Task requirements:
If an entry holds a picture, leave that picture out. Give everything else again exactly.

Information provided:
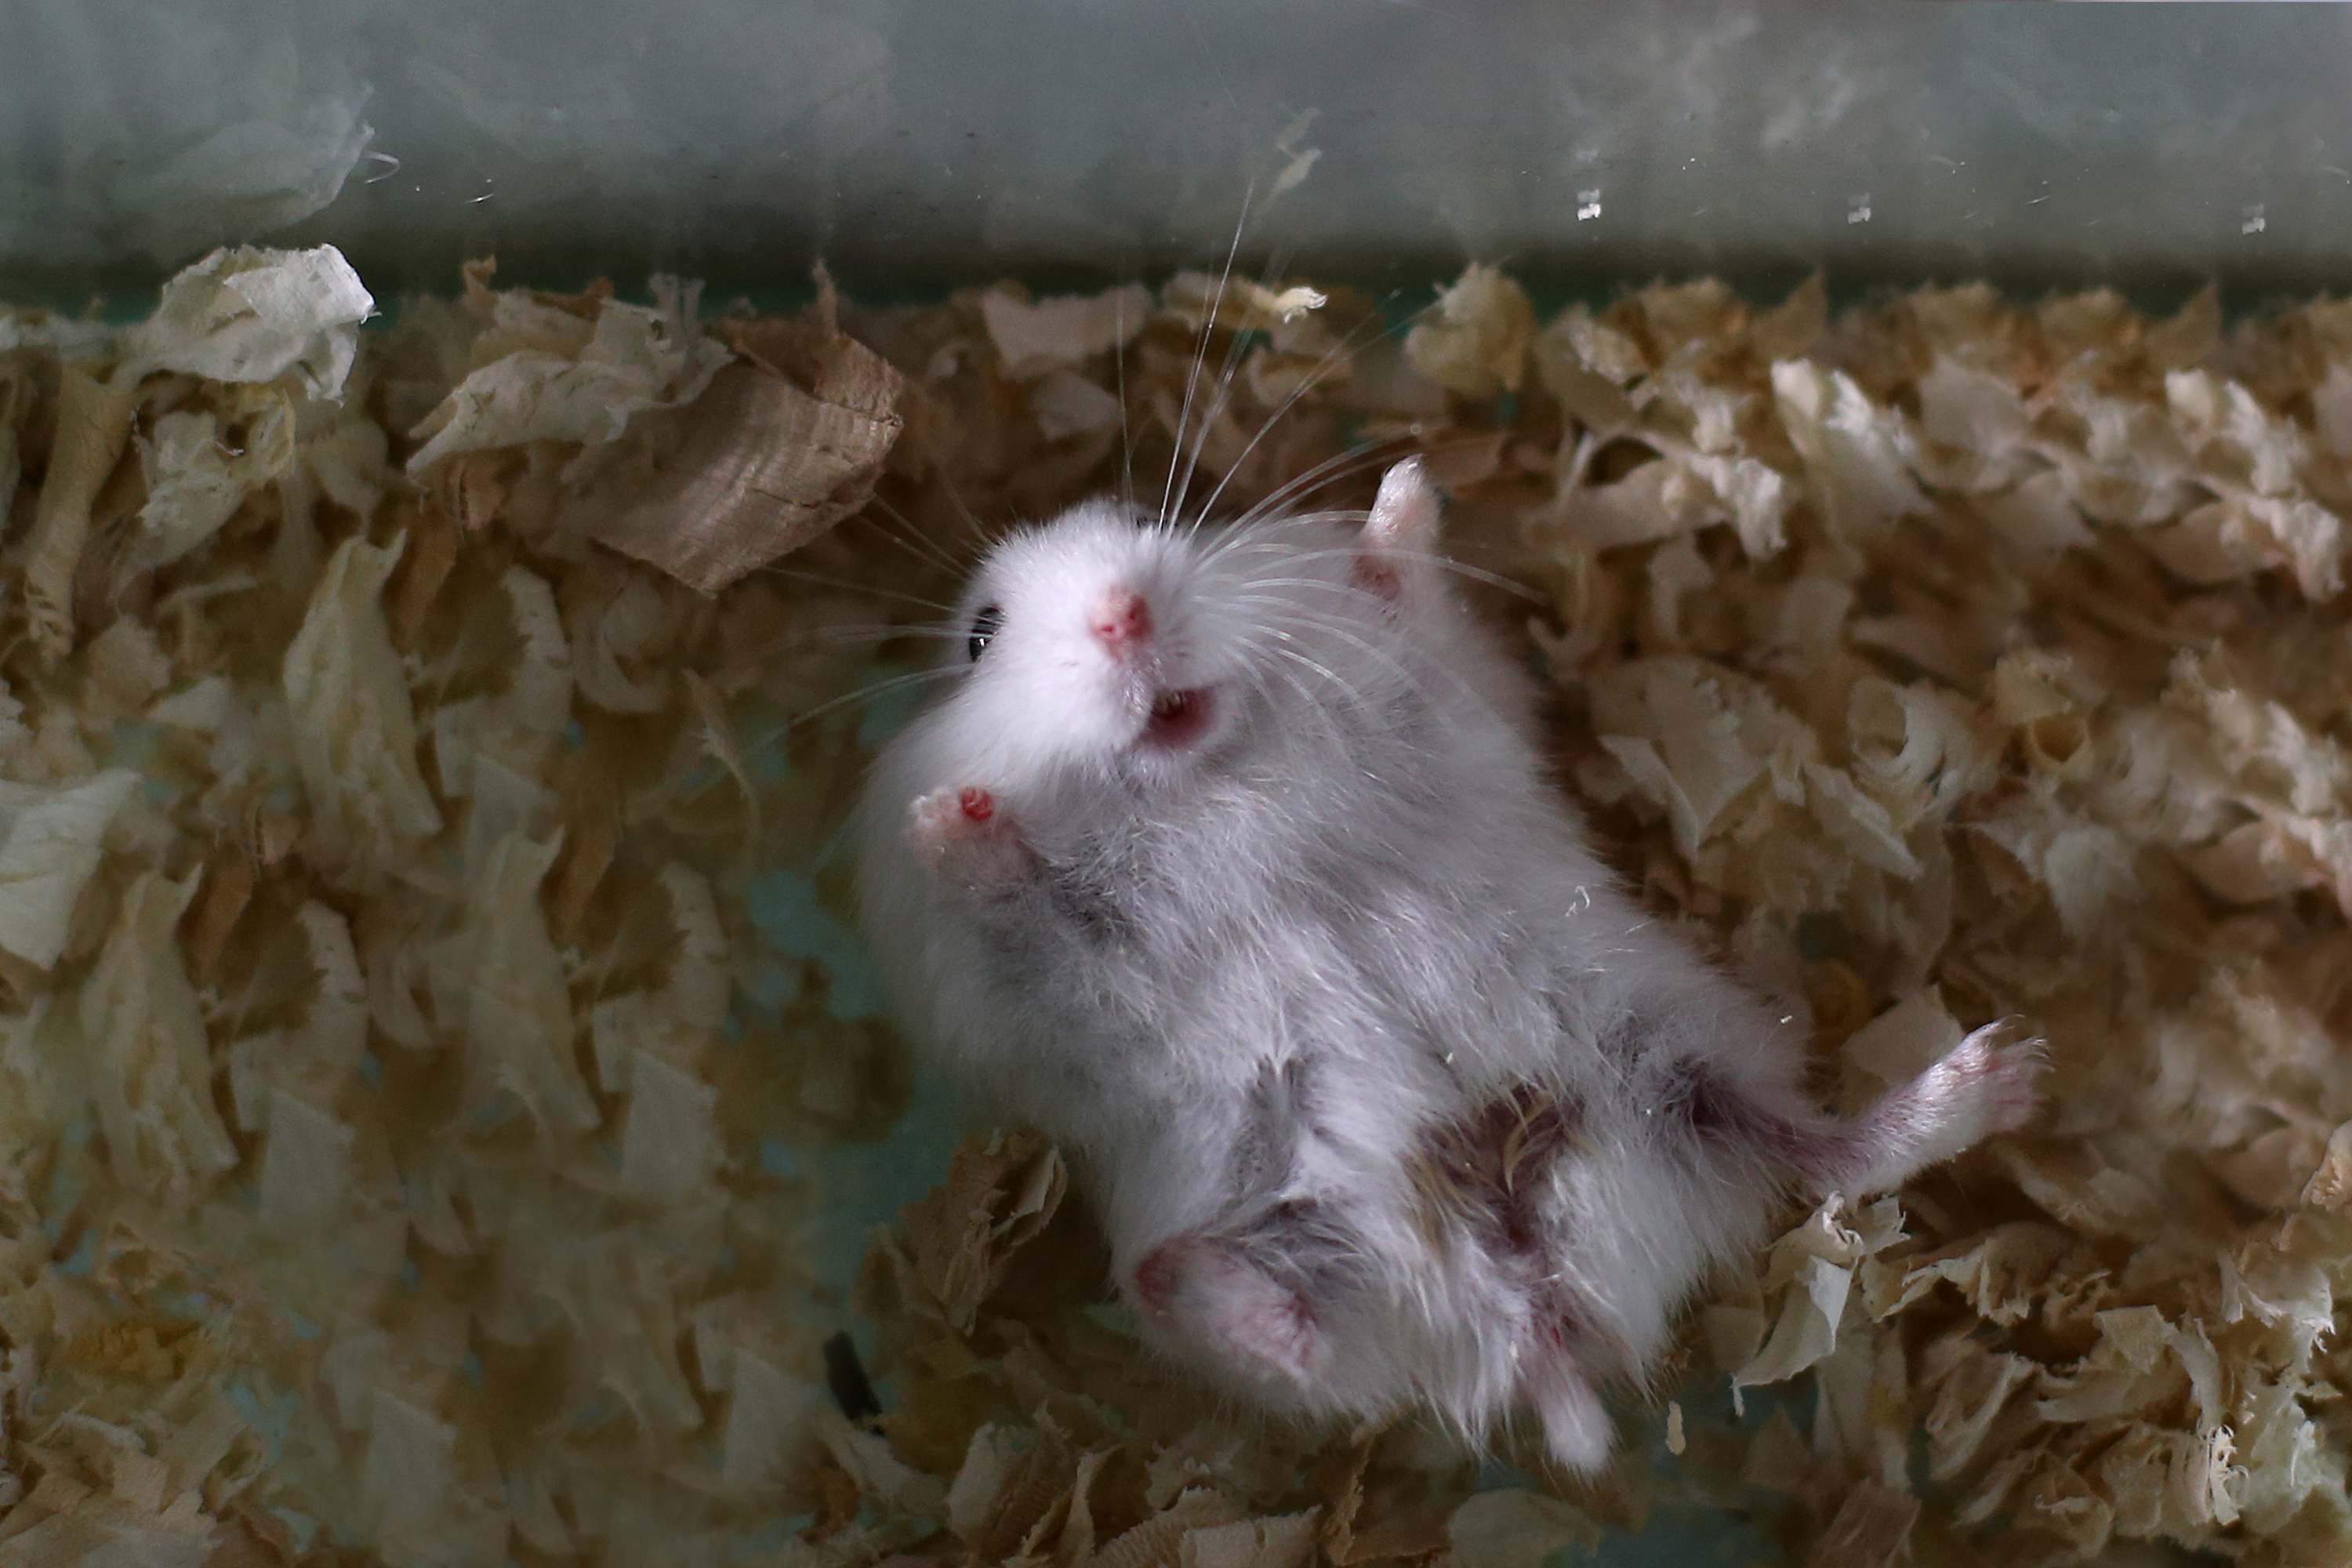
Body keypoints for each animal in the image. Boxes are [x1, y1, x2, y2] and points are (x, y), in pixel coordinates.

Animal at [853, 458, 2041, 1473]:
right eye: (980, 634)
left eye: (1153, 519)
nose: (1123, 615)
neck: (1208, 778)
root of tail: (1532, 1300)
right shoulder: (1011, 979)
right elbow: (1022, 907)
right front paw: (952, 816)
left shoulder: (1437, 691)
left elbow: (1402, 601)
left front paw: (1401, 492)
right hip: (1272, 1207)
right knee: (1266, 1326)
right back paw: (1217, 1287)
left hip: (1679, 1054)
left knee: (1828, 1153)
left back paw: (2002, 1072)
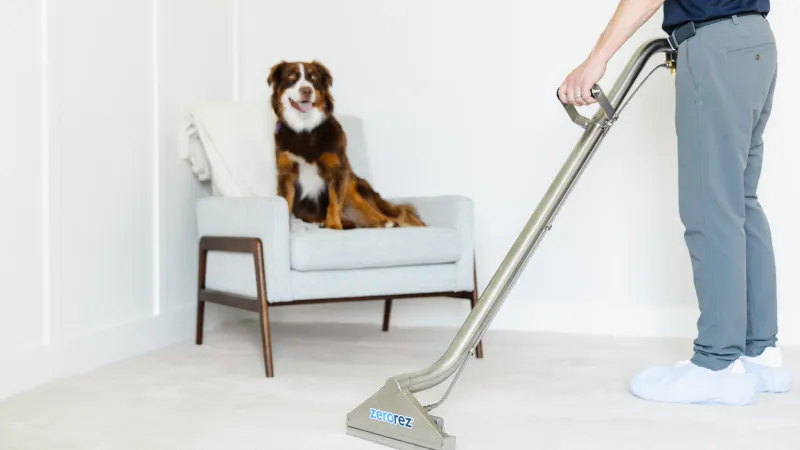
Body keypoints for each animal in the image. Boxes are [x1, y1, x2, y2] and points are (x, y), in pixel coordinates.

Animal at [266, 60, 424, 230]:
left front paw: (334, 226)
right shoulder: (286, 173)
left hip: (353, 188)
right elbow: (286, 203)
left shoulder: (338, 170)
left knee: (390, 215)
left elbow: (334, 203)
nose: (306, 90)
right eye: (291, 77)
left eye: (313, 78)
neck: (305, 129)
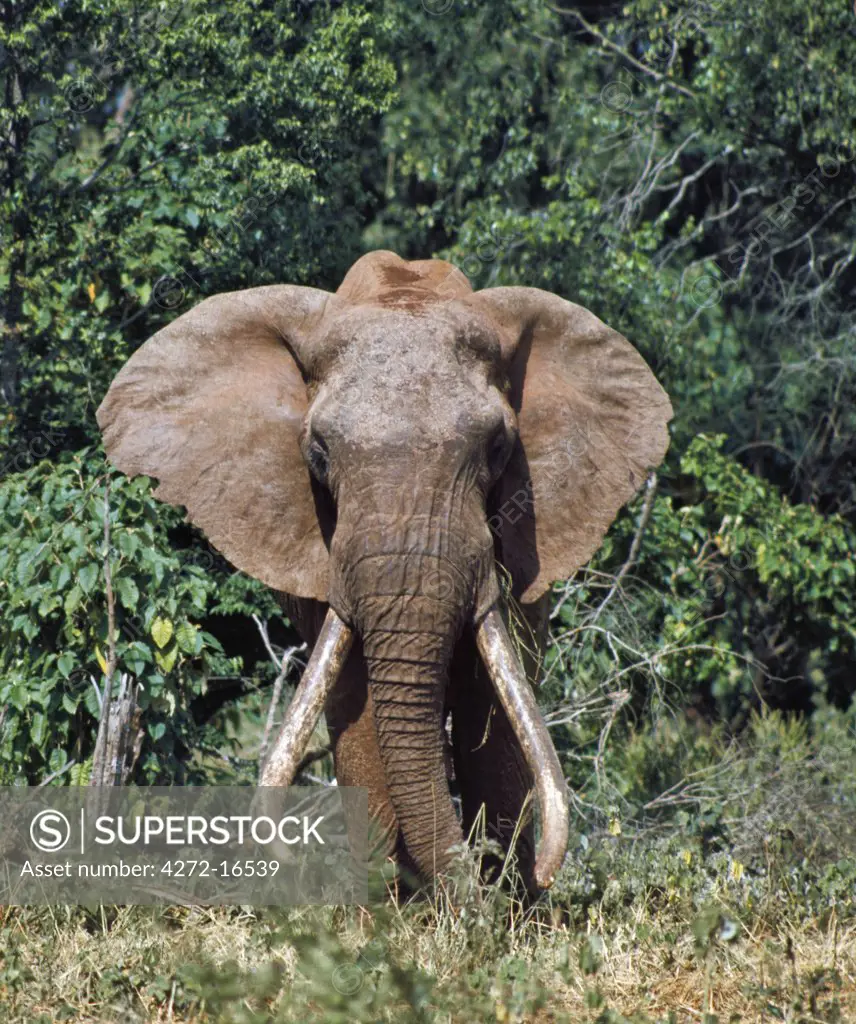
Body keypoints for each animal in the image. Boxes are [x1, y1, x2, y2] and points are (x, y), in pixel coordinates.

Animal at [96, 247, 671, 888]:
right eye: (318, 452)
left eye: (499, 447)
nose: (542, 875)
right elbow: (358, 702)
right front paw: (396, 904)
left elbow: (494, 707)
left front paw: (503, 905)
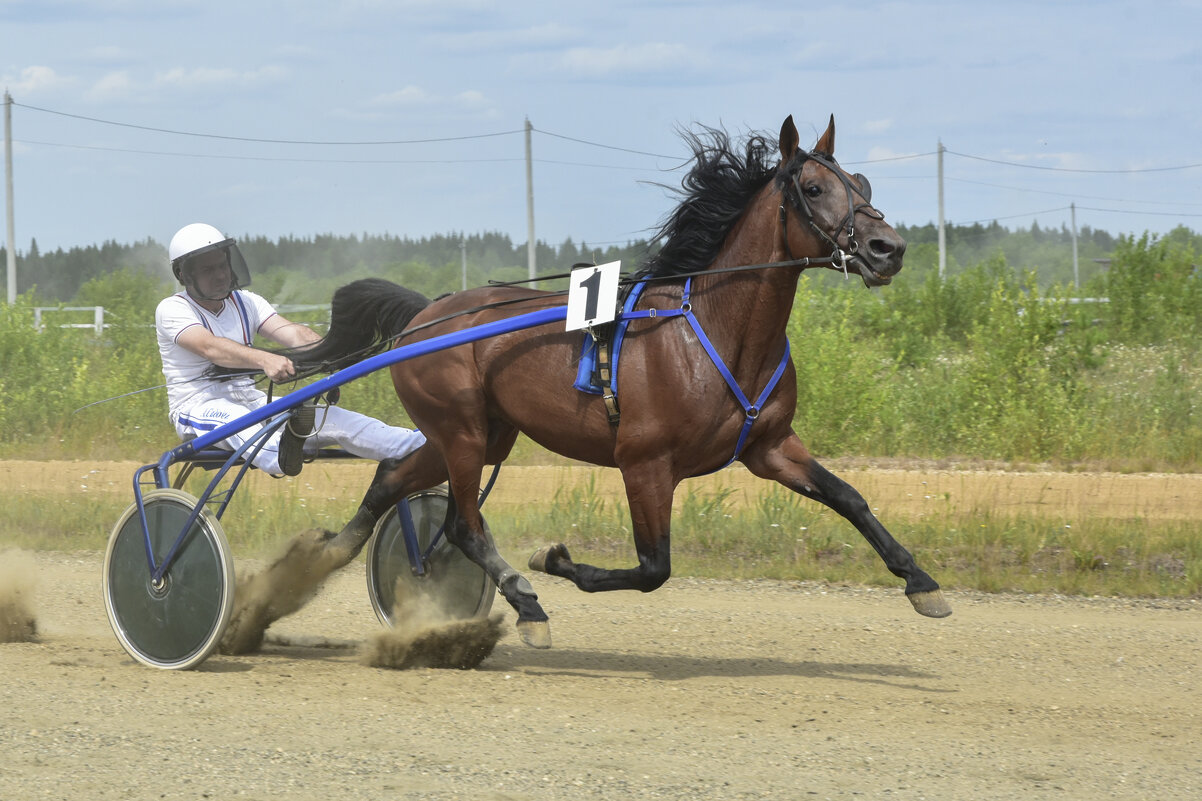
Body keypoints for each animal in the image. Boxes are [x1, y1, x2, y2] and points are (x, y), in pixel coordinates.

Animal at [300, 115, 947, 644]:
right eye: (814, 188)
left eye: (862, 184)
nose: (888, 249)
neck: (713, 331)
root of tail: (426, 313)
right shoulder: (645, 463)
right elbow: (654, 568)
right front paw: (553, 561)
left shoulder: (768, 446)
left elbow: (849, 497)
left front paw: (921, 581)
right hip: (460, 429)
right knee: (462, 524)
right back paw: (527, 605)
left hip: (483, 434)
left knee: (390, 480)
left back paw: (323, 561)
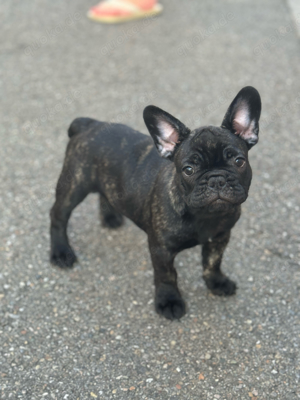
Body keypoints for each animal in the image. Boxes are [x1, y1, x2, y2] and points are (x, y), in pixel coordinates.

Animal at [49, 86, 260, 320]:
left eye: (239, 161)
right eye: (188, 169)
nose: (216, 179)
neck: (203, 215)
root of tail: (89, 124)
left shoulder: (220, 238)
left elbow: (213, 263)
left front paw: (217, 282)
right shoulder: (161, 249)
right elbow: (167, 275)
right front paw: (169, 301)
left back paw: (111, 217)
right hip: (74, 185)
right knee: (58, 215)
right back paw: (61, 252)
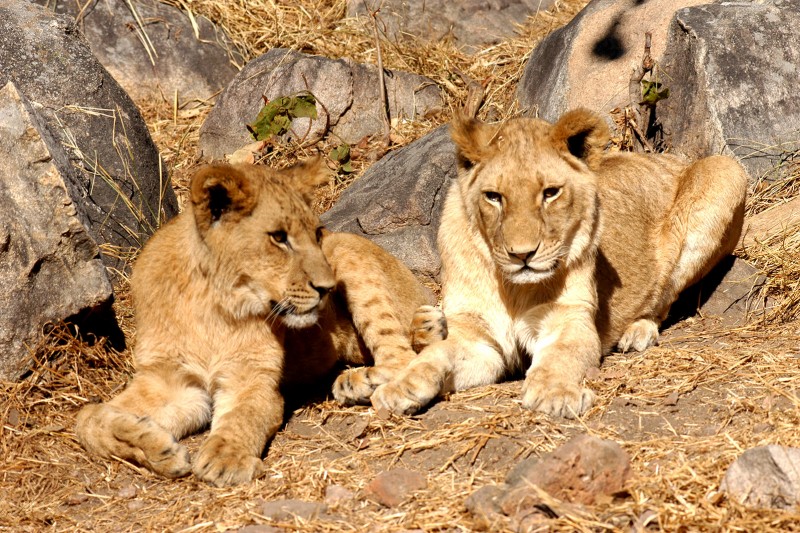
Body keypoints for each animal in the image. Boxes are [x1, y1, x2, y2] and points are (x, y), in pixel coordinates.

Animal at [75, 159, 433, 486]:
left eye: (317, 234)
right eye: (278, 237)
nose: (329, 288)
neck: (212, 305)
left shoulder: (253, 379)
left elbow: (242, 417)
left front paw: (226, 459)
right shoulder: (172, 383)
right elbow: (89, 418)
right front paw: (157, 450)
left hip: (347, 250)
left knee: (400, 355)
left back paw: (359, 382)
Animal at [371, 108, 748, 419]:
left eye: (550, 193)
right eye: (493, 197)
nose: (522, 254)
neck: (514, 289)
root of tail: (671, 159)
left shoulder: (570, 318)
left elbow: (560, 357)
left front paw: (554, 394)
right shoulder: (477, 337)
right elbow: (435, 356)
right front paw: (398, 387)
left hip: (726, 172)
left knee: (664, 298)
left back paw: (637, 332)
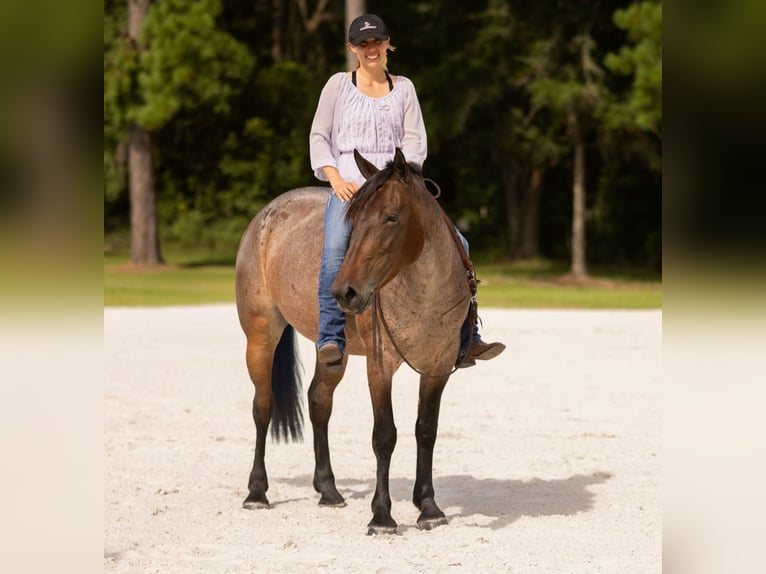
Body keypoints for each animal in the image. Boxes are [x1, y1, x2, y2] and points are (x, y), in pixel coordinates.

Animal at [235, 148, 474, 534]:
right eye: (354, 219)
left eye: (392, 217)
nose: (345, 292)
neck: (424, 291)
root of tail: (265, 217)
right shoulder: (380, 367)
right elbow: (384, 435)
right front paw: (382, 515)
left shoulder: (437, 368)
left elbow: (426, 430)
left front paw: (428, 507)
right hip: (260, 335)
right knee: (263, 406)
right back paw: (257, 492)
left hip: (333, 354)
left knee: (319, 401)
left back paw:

Completed exercise:
Body keypoints for each animal in the image. Boxes are [x1, y1, x2, y2] and points are (x, y), in pixel coordinates.

Animal at [853, 458, 2041, 1473]:
right eye: (980, 634)
left eye: (1153, 519)
nose: (1123, 615)
neck: (1208, 778)
root of tail: (1532, 1300)
right shoulder: (1011, 979)
right elbow: (1022, 907)
right front paw: (952, 816)
left shoulder: (1437, 691)
left elbow: (1402, 601)
left front paw: (1401, 492)
right hip: (1272, 1207)
right knee: (1266, 1326)
right back paw: (1217, 1287)
left hip: (1679, 1054)
left knee: (1828, 1153)
left back paw: (2002, 1072)
Body keypoints for each animal in the image. Boxes are [x1, y1, x2, y2] and points are (x, y), in pixel coordinates.

Animal at [266, 60, 424, 230]:
left front paw: (334, 226)
right shoulder: (286, 173)
left hip: (353, 188)
right elbow: (286, 203)
left shoulder: (338, 170)
left knee: (390, 215)
left elbow: (334, 203)
nose: (306, 90)
right eye: (291, 77)
left eye: (313, 78)
neck: (305, 129)
Body keypoints for each animal in the image. Boxes are [x1, y1, x2, y2] and points are (x, y), in pixel coordinates.

Animal at [96, 247, 671, 888]:
right eye: (318, 452)
left eye: (499, 447)
nose: (542, 875)
right elbow: (358, 702)
right front paw: (396, 904)
left elbow: (494, 707)
left front paw: (503, 905)
Body keypoints for each animal in the image. Boxes are [x1, y1, x2, y2] and points are (x, y), in pixel coordinates.

Animal at [300, 115, 947, 644]:
right eye: (814, 188)
left eye: (862, 184)
nose: (888, 249)
neck: (713, 331)
root of tail: (426, 313)
right shoulder: (645, 463)
right elbow: (654, 568)
right front paw: (553, 561)
left shoulder: (768, 446)
left elbow: (849, 497)
left front paw: (921, 581)
right hip: (460, 429)
right knee: (462, 524)
right back paw: (527, 605)
left hip: (483, 434)
left knee: (390, 480)
left back paw: (323, 561)
Body keypoints for each animal in the image. Boxes are [x1, y1, x2, y2] and points are (x, y), in pixel coordinates.

Animal at [49, 86, 260, 320]:
left eye: (239, 161)
right eye: (188, 169)
nose: (216, 179)
neck: (203, 215)
root of tail: (89, 124)
left shoulder: (220, 238)
left elbow: (213, 263)
left front paw: (217, 282)
right shoulder: (161, 249)
right elbow: (167, 275)
right front paw: (169, 301)
left back paw: (111, 217)
right hip: (74, 185)
right knee: (58, 215)
right back paw: (61, 252)
Body keypoints for each animal in the image. Boxes are [x1, y1, x2, y2] and points are (x, y), in pixel coordinates.

Animal at [75, 159, 433, 486]:
left eye: (317, 234)
right eye: (278, 237)
nose: (329, 288)
neck: (212, 305)
left shoulder: (253, 379)
left elbow: (242, 417)
left front paw: (226, 459)
right shoulder: (172, 383)
right elbow: (89, 418)
right front paw: (157, 450)
left hip: (347, 250)
left knee: (400, 355)
left back paw: (359, 382)
Animal at [371, 108, 748, 419]:
left eye: (550, 193)
right eye: (493, 197)
nose: (522, 254)
neck: (514, 289)
root of tail: (671, 159)
left shoulder: (570, 318)
left elbow: (560, 357)
left front paw: (554, 394)
right shoulder: (477, 337)
right elbow: (435, 356)
right front paw: (398, 387)
left hip: (726, 172)
left knee: (664, 298)
left back paw: (637, 332)
Body keypoints for each animal in the image. Boxes are [x1, y1, x2, y2] and points are (x, y), in pixel coordinates.

Animal at [235, 148, 474, 534]:
right eye: (354, 219)
left eye: (392, 217)
nose: (345, 292)
neck: (424, 291)
root of tail: (265, 217)
right shoulder: (380, 367)
right elbow: (384, 435)
right front paw: (382, 515)
left shoulder: (437, 368)
left elbow: (426, 430)
left front paw: (428, 507)
right hip: (260, 335)
right knee: (263, 406)
right back paw: (257, 492)
left hip: (333, 354)
left knee: (319, 401)
left back paw:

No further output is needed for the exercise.